Recents in Beach

Cerbung - Mutiara Persahabatan Bagian Terakhir


Baca cerita sebelumnya : Mutiara Persahabatan Bagian empat

Pagi pun tiba dengan membawa keindahan, orang-orang berlalu lalang untuk berangkat beraktifitas masing-masing. Gedung-gedung yang semula lengang kini nampak ramai. Namun lain dengan Rita yang masih berada di rumah, entah kenapa ia begitu malas pagi ini untuk menjalankan tugasnya. Setelah memberitahu salah satu rekan kerjanya bahwa ia akan datang ke kantor pada pukul 11:00. Rita pun kembali duduk di sofa ruang tamu, segelas susu hangat dan sekeping roti tawar berada di meja. Sambil nonton televisi Rita menikmati hidangan paginya.

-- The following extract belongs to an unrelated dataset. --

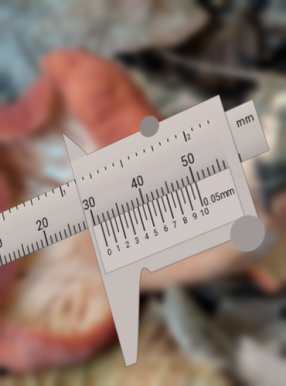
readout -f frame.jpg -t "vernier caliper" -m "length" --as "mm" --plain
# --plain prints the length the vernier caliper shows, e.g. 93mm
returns 31.2mm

Jarum jam telah menunjukkan pukul 10:30, Rita telah bersiap-siap berangkat ke tempat kerja. Langkahnya pelan namun pasti, sesampai di tempat kerja ia mendengar suara gaduh dimana para karyawan melakukan aktifitas. "Hmmm, ada apa lagi ?" kata hatinya seraya melangkah ke ruangan itu. Para karyawan terdiam setelah melihat kedatangan Rita. Ditatapnya satu per satu orang-orang di dalam ruangan itu. "Ada apa lagi? Setiap hari pasti ada gaduh?" pertanyaan Rita tidak ada satupun yang menjawab, lalu mereka kembali melanjutkan pekerjaannya. Tapi lain dengan salah satu karyawan ini, ia melangkah mendekati Rita yang masih berdiri di tempat.

"Gara-gara kamu, sehingga peraturan perusahan ini diperketat."  kata karyawan itu sambil menujuk jari pada wajah Rita.

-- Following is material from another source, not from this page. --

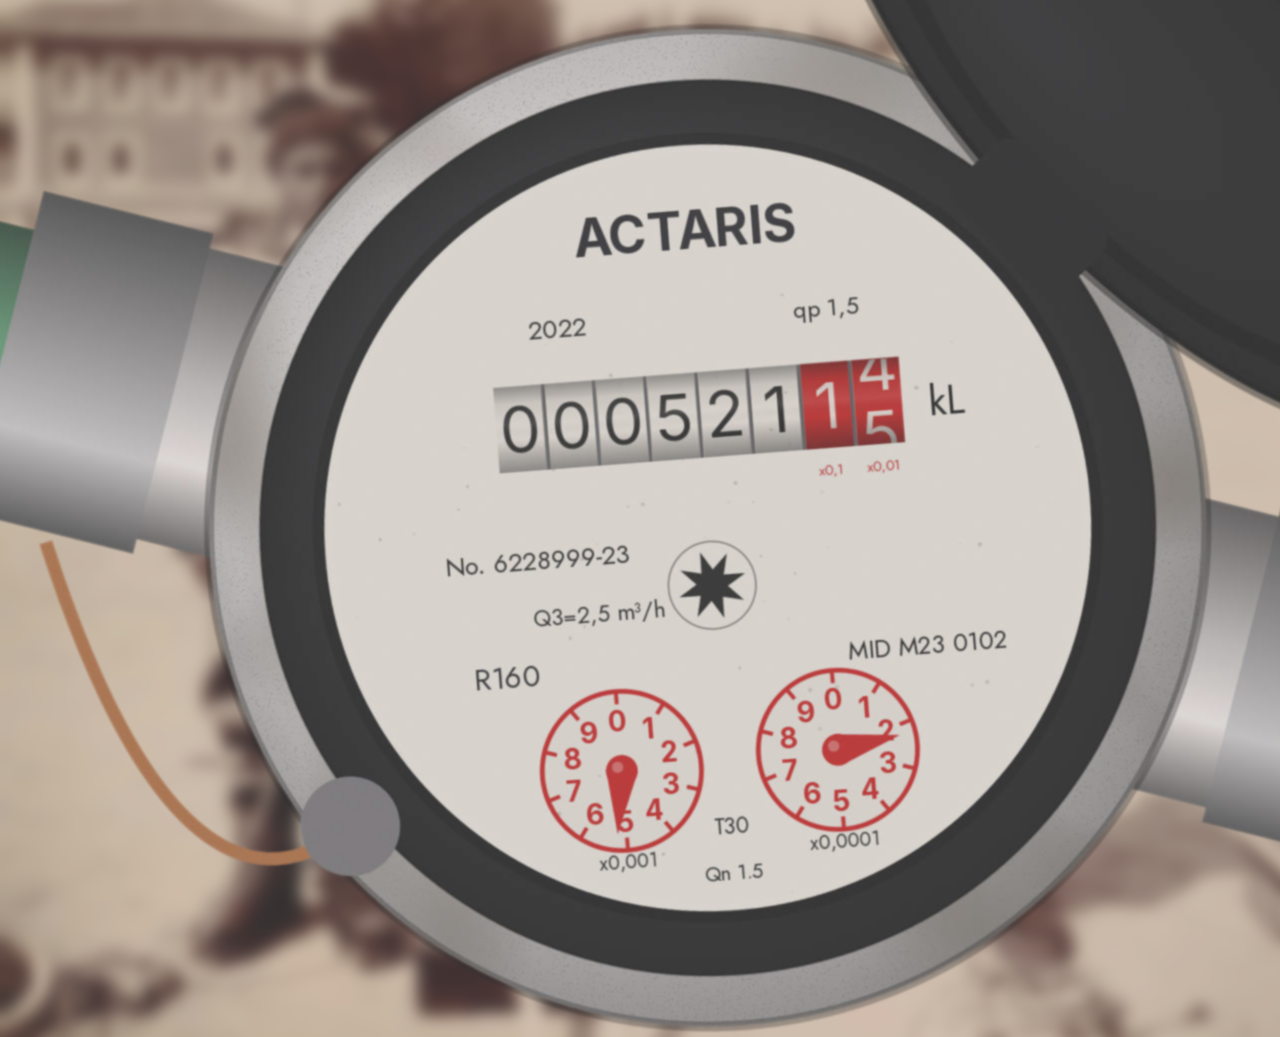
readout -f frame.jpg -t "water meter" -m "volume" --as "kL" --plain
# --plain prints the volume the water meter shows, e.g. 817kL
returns 521.1452kL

"Djacka, seharusnya anda pun juga sadar. Apakah anda sudah menjadi karyawan yang baik dengan mematuhi peraturan perusahaan?" jawab Rita sambil tersenyum dan kemudian melangkah pergi dari tempat itu.

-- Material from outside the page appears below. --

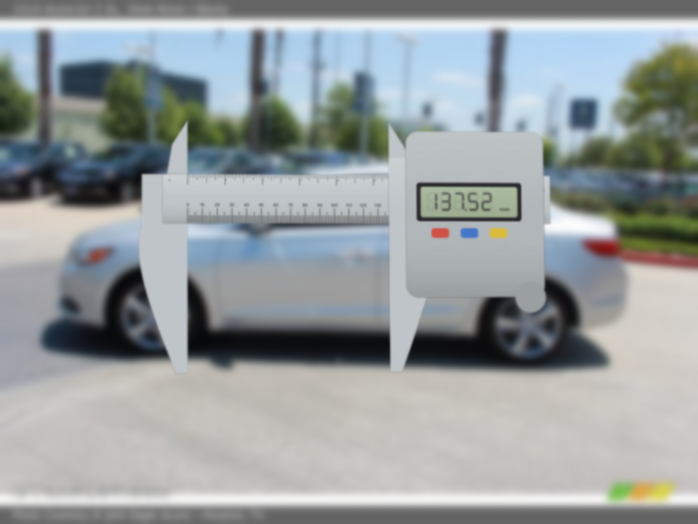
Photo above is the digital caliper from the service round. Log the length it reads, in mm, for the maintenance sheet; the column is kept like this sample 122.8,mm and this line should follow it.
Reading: 137.52,mm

Djacka terdiam dan membiarkan Rita berlalu dari hadapan nya. Setelah Rita hilang di balik pintu semua karyawan mentertawakan Djacka. "Ah, kalian semua mau diperbodoh oleh wanita itu," Djacka membela diri.

Tak terasa matahari pun mulai redup, pertanda sebentar lagi senja pun tiba. Rita berdiri dari tempat duduknya dan melangkah mendekati cendela. Matanya menatap jauh keluar dan pikiran melayang-layang kenapa Ardan menulis semua tentang kehidupan sehari-harinya tanpa ada sedikit rahasia yang disembunyikan. Bunyi handphone mengejutkan Rita, lalu ia pun melangkah kearah meja, diambil handphone dan di baca pesan yang masuk. "Astaga, hampir lupa kalau hari ini si bibi ngajak saya makan bareng di rumah," kata hati kecil Rita sambil membalas pesan pembatu rumahnya.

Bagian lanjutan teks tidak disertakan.